Isn't there another way, without giving the name to the constructor as an argument?

Yes, supply the name as a static constant:

class MyClass
{
public:
const char * get_class_name(void)
{ return class_name;} // option #2
static const char class_name[];
};

const char MyClass::class_name[] = "MyClass";

I think he's looking for the identifier of each
specific instance, not for the name of the class.

-Mike

Mike Wahler wrote:

Thomas Matthews <Th**********************@sbcglobal.net> wrote in message
news:nY***************@newssvr32.news.prodigy.com. ..

Thomas Baier wrote:

> Isn't there another way, without giving the name to the constructor as an > argument?

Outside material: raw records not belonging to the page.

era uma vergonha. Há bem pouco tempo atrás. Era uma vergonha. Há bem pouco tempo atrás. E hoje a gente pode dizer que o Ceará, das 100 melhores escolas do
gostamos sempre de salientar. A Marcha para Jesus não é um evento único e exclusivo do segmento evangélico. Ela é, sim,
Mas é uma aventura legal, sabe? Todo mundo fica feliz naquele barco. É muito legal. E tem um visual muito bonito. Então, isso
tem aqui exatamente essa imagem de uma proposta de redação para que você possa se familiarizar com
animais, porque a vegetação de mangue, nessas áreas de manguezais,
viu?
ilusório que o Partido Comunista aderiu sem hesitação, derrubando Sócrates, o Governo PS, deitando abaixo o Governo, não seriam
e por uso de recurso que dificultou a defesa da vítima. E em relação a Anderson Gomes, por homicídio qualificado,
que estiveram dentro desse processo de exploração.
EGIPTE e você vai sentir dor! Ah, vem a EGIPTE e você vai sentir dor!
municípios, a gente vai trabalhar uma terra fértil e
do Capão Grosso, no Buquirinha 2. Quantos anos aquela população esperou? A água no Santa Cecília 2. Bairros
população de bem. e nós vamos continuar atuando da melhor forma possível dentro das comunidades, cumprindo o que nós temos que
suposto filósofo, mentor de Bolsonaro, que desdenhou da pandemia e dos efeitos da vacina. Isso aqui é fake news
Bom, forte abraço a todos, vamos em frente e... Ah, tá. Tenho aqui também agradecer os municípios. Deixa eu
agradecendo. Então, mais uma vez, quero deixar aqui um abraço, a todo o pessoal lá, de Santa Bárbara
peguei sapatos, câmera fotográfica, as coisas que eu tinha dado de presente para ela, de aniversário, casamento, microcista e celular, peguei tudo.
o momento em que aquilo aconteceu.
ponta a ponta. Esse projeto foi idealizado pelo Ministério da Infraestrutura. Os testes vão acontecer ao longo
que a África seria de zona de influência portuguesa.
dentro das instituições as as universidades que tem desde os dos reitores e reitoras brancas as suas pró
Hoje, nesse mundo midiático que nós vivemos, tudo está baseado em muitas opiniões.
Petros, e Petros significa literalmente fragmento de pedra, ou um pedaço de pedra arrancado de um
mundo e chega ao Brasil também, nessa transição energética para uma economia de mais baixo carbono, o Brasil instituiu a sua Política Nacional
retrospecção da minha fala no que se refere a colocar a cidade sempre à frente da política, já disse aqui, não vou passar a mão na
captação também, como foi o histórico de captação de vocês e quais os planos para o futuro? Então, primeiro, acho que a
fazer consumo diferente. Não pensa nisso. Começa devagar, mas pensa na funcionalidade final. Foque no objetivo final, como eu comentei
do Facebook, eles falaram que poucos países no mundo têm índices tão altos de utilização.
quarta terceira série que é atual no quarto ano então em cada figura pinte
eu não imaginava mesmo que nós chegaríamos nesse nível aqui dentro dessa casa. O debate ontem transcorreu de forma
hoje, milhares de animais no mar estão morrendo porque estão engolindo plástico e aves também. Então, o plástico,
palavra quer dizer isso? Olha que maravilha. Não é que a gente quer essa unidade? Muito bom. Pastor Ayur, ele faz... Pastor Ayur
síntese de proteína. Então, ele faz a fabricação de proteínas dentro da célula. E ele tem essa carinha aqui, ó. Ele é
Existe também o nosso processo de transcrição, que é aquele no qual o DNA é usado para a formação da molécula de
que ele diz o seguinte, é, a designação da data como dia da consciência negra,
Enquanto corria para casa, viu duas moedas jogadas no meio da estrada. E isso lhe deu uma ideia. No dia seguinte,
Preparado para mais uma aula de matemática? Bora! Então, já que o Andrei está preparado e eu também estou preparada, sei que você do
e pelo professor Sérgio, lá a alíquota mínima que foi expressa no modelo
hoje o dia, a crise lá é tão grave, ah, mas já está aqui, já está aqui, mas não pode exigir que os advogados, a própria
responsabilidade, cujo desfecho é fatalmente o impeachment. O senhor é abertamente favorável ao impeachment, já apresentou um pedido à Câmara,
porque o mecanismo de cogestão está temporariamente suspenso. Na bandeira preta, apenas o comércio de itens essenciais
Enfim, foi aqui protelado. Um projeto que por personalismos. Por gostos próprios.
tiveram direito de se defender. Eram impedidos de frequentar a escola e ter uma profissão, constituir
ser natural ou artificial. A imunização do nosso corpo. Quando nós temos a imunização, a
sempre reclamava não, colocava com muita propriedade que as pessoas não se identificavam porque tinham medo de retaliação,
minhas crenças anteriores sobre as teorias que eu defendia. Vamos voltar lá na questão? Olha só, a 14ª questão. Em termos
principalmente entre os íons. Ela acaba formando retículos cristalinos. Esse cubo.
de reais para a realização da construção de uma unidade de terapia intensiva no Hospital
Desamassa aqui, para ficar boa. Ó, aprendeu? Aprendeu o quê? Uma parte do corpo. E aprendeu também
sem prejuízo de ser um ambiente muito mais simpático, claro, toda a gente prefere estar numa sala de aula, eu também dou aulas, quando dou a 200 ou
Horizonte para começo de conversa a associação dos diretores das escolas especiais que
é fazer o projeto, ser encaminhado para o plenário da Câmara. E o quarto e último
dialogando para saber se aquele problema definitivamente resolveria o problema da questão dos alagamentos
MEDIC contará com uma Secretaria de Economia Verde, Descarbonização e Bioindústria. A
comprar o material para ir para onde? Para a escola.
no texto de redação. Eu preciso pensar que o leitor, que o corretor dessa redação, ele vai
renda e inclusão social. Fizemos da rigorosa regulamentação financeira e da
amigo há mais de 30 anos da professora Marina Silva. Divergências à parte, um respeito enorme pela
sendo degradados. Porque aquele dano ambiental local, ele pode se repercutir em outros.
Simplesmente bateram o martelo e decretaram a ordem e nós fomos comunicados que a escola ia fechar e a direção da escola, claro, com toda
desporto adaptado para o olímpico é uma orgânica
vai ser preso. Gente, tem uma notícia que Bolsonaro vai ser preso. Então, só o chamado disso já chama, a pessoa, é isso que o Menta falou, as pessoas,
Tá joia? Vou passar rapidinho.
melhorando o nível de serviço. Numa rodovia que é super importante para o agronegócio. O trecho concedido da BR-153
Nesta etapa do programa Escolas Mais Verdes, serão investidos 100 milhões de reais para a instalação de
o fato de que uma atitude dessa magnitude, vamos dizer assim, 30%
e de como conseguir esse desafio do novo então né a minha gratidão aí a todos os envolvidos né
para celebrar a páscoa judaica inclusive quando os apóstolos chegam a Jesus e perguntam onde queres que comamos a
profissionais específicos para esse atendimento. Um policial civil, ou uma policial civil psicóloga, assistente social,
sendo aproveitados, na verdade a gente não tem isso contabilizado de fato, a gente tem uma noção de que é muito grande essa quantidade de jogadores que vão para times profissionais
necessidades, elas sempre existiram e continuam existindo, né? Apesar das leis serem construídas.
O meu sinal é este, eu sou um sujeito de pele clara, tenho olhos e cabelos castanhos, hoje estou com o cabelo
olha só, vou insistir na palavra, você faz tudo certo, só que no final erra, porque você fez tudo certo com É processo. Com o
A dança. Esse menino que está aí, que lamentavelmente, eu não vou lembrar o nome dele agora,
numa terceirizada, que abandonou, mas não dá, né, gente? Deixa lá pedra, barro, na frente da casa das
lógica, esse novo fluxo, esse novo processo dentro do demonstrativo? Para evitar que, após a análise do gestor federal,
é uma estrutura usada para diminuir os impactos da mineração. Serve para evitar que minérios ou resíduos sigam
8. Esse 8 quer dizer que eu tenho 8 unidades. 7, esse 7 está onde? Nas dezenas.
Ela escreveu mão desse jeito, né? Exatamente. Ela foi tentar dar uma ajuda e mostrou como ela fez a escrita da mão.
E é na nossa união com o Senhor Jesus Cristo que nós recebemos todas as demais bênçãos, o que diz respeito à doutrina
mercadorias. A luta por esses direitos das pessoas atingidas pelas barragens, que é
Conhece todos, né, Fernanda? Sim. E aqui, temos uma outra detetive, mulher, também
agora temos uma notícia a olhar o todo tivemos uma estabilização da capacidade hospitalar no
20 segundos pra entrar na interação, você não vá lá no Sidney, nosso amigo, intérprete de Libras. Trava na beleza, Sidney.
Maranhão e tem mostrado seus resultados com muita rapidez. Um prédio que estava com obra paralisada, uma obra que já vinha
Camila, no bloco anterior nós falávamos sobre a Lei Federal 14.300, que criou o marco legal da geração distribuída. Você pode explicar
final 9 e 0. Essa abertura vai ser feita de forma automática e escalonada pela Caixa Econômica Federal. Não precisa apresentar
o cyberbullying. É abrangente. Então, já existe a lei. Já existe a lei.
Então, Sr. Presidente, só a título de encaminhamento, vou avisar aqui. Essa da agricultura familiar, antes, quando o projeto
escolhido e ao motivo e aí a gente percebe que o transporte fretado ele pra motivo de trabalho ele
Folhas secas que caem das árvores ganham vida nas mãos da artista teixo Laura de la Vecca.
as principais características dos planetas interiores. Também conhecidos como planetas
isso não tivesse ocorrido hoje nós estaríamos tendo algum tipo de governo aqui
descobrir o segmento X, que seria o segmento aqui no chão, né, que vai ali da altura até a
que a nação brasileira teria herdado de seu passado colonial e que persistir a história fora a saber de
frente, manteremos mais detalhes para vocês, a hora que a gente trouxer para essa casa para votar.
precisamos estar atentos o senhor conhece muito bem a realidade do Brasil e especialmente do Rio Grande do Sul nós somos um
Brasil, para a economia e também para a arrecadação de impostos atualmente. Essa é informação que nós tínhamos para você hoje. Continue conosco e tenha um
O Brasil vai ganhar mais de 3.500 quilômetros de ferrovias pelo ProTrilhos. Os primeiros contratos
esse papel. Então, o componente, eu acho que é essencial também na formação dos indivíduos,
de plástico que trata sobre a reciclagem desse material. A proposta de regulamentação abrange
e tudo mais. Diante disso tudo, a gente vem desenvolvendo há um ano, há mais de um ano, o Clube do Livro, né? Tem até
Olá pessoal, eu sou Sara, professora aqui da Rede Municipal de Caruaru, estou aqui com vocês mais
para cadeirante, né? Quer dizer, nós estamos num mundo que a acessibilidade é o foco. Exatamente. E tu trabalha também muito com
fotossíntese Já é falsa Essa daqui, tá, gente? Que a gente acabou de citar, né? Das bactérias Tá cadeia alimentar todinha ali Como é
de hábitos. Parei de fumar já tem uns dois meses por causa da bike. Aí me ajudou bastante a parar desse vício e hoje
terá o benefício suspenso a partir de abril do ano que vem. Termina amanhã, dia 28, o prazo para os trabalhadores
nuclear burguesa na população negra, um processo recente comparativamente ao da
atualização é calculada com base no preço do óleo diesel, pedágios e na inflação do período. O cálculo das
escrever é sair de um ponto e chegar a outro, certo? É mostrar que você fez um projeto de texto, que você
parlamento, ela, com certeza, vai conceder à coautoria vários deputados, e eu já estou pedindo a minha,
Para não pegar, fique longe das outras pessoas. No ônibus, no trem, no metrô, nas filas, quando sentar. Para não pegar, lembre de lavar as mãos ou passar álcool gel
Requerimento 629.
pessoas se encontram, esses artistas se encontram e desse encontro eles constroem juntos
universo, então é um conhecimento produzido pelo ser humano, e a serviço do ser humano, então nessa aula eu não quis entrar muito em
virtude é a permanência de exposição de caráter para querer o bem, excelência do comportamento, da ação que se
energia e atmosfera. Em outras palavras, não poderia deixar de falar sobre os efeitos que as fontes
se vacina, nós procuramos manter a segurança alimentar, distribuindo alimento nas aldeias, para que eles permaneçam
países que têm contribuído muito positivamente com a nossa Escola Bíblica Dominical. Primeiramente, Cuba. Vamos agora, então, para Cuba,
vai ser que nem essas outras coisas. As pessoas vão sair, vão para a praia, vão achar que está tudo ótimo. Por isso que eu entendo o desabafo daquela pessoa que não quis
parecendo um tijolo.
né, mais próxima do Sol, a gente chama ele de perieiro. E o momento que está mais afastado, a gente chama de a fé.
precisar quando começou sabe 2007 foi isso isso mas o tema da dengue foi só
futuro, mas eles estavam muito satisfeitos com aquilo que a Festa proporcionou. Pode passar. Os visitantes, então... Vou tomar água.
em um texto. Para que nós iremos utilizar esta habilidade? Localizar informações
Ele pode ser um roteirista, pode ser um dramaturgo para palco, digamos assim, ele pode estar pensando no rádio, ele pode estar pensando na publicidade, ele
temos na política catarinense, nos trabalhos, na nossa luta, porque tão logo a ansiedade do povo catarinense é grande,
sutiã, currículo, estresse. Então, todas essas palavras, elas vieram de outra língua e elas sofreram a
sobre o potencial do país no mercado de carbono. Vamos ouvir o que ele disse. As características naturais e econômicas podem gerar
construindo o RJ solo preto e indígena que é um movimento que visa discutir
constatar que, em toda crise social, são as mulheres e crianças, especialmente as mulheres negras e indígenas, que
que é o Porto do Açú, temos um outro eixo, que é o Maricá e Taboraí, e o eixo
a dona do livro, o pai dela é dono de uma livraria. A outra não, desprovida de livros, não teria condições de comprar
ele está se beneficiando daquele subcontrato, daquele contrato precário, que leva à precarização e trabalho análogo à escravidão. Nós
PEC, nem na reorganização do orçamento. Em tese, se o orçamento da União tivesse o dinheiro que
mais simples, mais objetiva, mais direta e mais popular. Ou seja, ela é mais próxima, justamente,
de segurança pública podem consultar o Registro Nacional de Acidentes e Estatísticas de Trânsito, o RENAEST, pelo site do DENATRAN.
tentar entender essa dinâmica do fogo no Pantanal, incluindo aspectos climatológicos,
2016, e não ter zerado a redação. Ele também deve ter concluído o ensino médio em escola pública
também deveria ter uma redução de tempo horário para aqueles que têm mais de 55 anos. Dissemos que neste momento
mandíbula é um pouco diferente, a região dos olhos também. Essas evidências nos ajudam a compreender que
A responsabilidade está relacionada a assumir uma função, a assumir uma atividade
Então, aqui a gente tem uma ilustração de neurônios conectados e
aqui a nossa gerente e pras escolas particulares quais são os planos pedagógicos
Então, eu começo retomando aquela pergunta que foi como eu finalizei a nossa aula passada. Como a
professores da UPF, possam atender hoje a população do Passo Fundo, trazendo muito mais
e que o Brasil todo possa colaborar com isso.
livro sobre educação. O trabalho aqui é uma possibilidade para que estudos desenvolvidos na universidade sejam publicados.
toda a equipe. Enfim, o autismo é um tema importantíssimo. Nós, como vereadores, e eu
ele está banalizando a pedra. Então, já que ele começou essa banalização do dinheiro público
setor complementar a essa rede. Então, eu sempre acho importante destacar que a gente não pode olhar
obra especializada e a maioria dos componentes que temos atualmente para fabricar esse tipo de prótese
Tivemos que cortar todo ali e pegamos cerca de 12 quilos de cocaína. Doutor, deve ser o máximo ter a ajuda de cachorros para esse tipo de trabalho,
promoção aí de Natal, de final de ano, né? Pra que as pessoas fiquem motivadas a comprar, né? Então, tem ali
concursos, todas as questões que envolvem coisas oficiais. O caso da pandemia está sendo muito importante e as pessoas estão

Yes, supply the name as a static constant:

class MyClass
{
public:
const char * get_class_name(void)
{ return class_name;} // option #2
static const char class_name[];
};

const char MyClass::class_name[] = "MyClass";

I think he's looking for the identifier of each
specific instance, not for the name of the class.

-Mike

Right. I want to have a Tree class were you can get the name of every single
tree in order to show the hole tree graphically.

Thomas Matthews wrote:

Thomas Baier wrote:

Isn't there another way, without giving the name to the constructor as an
argument?

Yes, supply the name as a static constant:

class MyClass
{
public:
const char * get_class_name(void)
{ return class_name;} // option #2
static const char class_name[];
};

const char MyClass::class_name[] = "MyClass";

In that cas, isn't it better using RTTI mechanism instead of your method ?

Michael

Demanet Michael wrote:

In that cas, isn't it better using RTTI mechanism instead of your method ?

Not if you want the names to be meaningful. The typeinfo::name() field isn't
guaranteed to be overly useful.